**** Quoted passage

The key components of a reimagined, redesigned “compact” SSN include four major changes from existing SSN designs. Namely, it can refocus the SSN and its systems on its original roles of anti-shipping and ISR, eliminating the vertical launch tubes and enhancing the horizontal launch tube systems. It can re-engineer the nuclear power plants to result in power plants that are safer, simpler, more compact, and cheaper to build and operate. It can also re-engineer the rest of the SSN systems to increase automation, optimize crew work processes, and to reduce the total required ship’s complement. Finally, it can modernize and revise the SSN’s weapons system to provide a wider range of weapons capability and increase the number of warshots deployable in a compact hull form

The net result of the proposed changes should be a more effective, more capable, yet smaller and cheaper SSN that the U.S. Navy can afford to build and operate in numbers sufficient to meet existing and growing near-peer naval challenges of the mid-21st century. Such a submarine would be expected to displace well under 5,000 tons.

In recognition that major ship class redesigns with “great leap forward” technology improvements carry additional development risk and incur longer development timeframes, it is good practice for the Navy to pursue these advances in a relatively small block build or in technology insertion increments (as used on the Virginia-class boats).

The proposed Next Gen “New SSN” class should consist of the following minimum of two blocks.

Block I

Set an overall objective for Block I to build a new SSN of not more than 4,500 tons, but less if feasible, and a crew size of not more than 70 officers and sailors, and less if achievable. The design should strive to reduce the volume of operations spaces, engineering spaces, crews’ quarters, storage, and support spaces accordingly. Total construction cost should aim for significantly less than $2 billion each in 2019 dollars. 

The ship should include a new secondary propulsion plant system utilizing hybrid drive – i.e., eliminating the main propulsion turbines and reduction gears, and utilizing only two relatively large turbo-generators with electric drive, as used on the Colombia SSBN class design. This design provides a significant noise reduction and propulsion plant size reduction. It can also consider using a shrouded propulsor with built-in electric motor external to the pressure hull. The new design can include a new reactor plant with next-gen automation and design simplification, as a scaled-down version of the USS Gerald R. Ford A1B plant design.Consider, and develop as available, alternatives to conventional lead acid battery banks for emergency power generation, including use of next-gen hydrogen fuel cells and/or advanced battery technology to increase power availability in event of a prolonged reactor shutdown, and/or to provide enhanced quiet operations for limited periods of time.

********

Parts of the exercise:
A – In the submarine design passage, what is the maximum crew size set for Block I?
B – According to the submarine design passage, why is it good practice for the Navy to pursue its advances in a relatively small block build or in technology insertion increments?
C – Rewrite the submarine design passage between "The net result" and "under 5,000 tons.", inclusive, substituting "less expensive" for "cheaper".

**** Stored data

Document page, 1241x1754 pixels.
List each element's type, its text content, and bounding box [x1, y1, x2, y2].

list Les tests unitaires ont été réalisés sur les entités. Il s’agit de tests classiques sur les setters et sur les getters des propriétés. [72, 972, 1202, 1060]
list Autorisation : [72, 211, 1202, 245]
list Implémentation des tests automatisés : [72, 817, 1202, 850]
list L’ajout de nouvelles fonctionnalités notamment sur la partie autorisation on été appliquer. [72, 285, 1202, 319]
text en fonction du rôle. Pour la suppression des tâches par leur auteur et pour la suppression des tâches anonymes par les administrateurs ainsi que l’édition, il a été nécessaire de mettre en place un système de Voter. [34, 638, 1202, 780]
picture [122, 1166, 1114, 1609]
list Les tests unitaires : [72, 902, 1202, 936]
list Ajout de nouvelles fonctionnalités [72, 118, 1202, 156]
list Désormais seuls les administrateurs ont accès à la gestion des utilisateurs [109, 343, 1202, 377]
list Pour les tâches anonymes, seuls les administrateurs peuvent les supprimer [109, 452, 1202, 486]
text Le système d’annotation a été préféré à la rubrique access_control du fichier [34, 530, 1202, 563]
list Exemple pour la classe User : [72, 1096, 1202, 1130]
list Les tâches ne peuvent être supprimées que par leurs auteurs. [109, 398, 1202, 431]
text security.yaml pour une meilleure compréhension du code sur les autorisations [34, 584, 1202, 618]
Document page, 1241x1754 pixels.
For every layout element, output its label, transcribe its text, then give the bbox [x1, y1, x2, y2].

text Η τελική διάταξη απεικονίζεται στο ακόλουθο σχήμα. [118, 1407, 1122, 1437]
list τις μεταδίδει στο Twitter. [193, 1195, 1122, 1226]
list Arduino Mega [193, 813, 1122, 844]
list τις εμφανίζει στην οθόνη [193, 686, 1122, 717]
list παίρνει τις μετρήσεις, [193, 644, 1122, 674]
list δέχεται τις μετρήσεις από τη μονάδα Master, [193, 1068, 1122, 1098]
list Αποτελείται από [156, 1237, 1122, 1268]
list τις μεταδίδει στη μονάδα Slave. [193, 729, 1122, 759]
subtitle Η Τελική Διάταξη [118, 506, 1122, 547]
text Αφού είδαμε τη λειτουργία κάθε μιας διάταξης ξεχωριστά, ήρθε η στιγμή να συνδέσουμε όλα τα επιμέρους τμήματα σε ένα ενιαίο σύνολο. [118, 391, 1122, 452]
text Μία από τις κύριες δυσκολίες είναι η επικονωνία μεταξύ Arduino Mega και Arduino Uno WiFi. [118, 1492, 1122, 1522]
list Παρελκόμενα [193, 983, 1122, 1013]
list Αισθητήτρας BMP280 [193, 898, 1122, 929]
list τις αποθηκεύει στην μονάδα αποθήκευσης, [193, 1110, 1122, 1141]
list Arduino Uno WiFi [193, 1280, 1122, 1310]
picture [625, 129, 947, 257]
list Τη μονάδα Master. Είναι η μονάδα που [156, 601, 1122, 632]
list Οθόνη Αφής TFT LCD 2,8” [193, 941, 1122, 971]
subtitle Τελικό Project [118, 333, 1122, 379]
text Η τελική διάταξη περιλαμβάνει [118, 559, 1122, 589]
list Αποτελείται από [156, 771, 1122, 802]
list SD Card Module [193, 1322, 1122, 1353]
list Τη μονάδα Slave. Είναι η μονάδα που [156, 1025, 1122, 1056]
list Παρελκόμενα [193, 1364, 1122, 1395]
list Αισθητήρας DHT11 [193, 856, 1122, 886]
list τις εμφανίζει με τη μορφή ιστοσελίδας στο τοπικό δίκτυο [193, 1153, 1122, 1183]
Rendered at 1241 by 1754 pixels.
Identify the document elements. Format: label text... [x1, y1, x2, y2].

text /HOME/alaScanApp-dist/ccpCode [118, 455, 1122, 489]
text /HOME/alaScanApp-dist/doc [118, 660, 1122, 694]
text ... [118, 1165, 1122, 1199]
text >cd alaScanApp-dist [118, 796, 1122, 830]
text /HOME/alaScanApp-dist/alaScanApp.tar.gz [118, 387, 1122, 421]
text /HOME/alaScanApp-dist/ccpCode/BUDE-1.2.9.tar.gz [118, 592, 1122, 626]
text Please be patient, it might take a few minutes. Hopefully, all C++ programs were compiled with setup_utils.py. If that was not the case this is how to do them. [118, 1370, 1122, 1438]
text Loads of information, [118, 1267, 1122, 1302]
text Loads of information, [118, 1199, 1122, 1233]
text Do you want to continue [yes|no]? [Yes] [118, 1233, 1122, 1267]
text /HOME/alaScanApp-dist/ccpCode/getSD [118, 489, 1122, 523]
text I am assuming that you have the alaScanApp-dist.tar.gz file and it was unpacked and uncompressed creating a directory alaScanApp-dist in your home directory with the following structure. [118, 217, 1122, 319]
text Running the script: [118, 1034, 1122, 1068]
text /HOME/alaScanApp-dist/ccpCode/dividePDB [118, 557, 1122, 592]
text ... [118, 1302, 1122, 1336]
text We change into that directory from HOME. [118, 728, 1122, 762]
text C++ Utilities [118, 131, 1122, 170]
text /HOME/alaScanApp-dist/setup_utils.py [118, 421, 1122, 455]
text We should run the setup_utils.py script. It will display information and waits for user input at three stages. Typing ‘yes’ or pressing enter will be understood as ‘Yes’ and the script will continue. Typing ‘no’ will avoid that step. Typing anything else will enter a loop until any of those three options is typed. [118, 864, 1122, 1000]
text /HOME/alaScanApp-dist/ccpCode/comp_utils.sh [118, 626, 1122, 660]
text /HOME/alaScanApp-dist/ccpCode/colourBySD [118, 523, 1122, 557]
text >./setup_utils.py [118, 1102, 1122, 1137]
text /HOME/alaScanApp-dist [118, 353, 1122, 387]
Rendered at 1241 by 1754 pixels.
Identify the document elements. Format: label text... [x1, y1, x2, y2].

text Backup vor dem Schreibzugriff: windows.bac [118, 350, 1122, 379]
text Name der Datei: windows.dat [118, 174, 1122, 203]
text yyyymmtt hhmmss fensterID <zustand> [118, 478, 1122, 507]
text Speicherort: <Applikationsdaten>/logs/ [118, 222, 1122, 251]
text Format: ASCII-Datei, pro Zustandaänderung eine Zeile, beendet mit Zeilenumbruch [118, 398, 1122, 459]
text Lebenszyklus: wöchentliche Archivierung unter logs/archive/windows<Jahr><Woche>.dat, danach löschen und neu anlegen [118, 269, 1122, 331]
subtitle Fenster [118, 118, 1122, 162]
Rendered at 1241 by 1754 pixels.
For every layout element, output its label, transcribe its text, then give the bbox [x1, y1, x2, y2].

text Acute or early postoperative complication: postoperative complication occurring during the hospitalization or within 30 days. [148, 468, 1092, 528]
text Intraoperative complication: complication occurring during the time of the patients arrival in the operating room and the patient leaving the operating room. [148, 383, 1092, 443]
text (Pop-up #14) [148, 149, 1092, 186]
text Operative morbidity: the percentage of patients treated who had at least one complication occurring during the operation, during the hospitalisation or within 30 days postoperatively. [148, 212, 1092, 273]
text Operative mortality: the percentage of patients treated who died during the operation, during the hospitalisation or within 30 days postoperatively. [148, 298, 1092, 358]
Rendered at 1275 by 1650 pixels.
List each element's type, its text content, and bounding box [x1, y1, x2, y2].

********

Task-by-task results:
A – Not more than 70 officers and sailors, and less if achievable.

B – Major ship class redesigns with "great leap forward" technology improvements carry additional development risk and incur longer development timeframes.

C –
The net result of the proposed changes should be a more effective, more capable, yet smaller and less expensive SSN that the U.S. Navy can afford to build and operate in numbers sufficient to meet existing and growing near-peer naval challenges of the mid-21st century. Such a submarine would be expected to displace well under 5,000 tons.